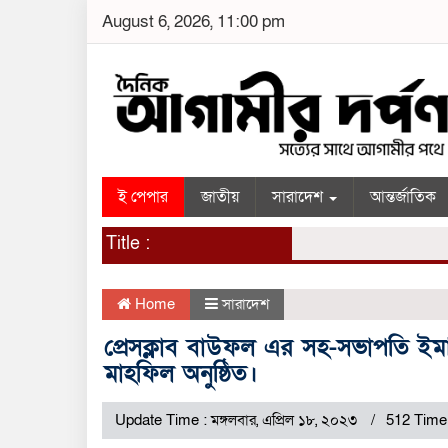
August 6, 2026, 11:00 pm
ই পেপার
জাতীয়
সারাদেশ
আন্তর্জাতিক
Title :
Home
সারাদেশ
প্রেসক্লাব বাউফল এর সহ-সভাপতি ই
মাহফিল অনুষ্ঠিত।
Update Time : মঙ্গলবার, এপ্রিল ১৮, ২০২৩
512 Time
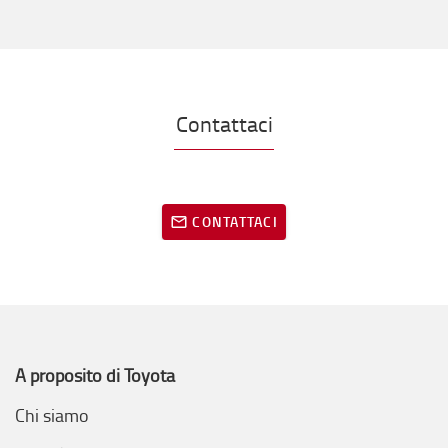
Contattaci
CONTATTACI
A proposito di Toyota
Chi siamo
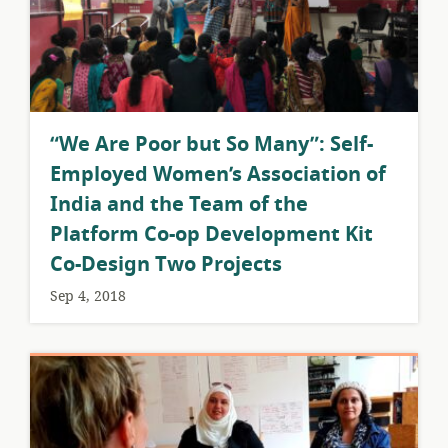
​“We Are Poor but So Many”: Self-
Employed Women’s Association of
India and the Team of the
Platform Co-op Development Kit
Co-Design Two Projects
Sep 4, 2018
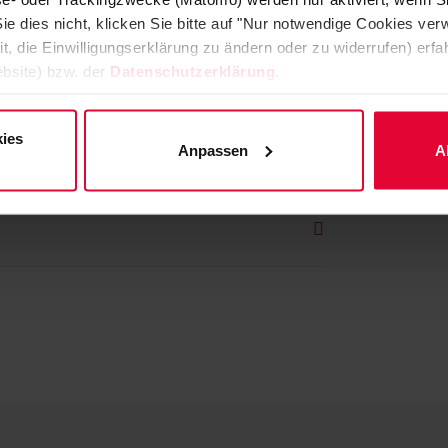
llkommen in Ihrer neuen Heimat.
ie dies nicht, klicken Sie bitte auf "Nur notwendige Cookies ve
it, die Einwilligungserklärung zu ändern oder zu widerrufen) er
bsite) bzw. der
Datenschutzerklärung
.
kommen. Neben spannenden Aufgaben in
pe, sind es vor allem unsere attraktiven
ies
Anpassen
A
sesshaft zu werden.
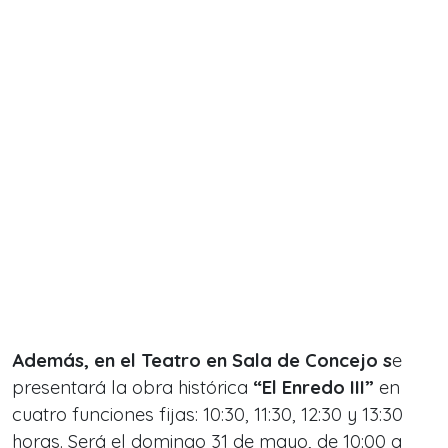
Además, en el Teatro en Sala de Concejo s
e
presentará la obra histórica
“El Enredo III”
en
cuatro funciones fijas: 10:30, 11:30, 12:30 y 13:30
horas. Será el d
omingo 31 de mayo, de 10:00 a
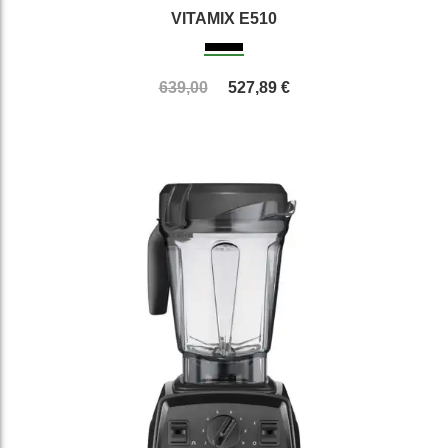
VITAMIX E510
639,00
527,89 €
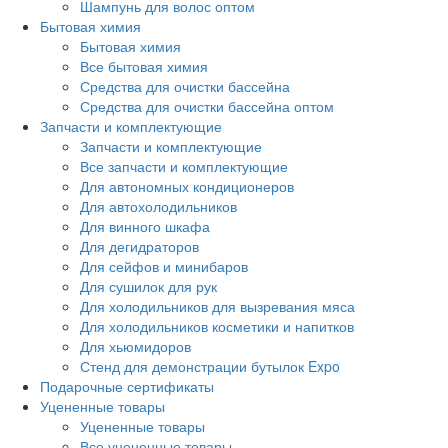
Шампунь для волос оптом
Бытовая химия
Бытовая химия
Все бытовая химия
Средства для очистки бассейна
Средства для очистки бассейна оптом
Запчасти и комплектующие
Запчасти и комплектующие
Все запчасти и комплектующие
Для автономных кондиционеров
Для автохолодильников
Для винного шкафа
Для дегидраторов
Для сейфов и минибаров
Для сушилок для рук
Для холодильников для вызревания мяса
Для холодильников косметики и напитков
Для хьюмидоров
Стенд для демонстрации бутылок Expo
Подарочные сертификаты
Уцененные товары
Уцененные товары
Все уцененные товары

....

_JOB_. Please retype the entries above word for word, but only from the line containing "VITAMIX E510" through the last line, and without the pictures.

_SOLUTION FOR THIS TASK_.
VITAMIX E510
639,00
527,89 €
Шампунь для волос оптом
Бытовая химия
Бытовая химия
Все бытовая химия
Средства для очистки бассейна
Средства для очистки бассейна оптом
Запчасти и комплектующие
Запчасти и комплектующие
Все запчасти и комплектующие
Для автономных кондиционеров
Для автохолодильников
Для винного шкафа
Для дегидраторов
Для сейфов и минибаров
Для сушилок для рук
Для холодильников для вызревания мяса
Для холодильников косметики и напитков
Для хьюмидоров
Стенд для демонстрации бутылок Expo
Подарочные сертификаты
Уцененные товары
Уцененные товары
Все уцененные товары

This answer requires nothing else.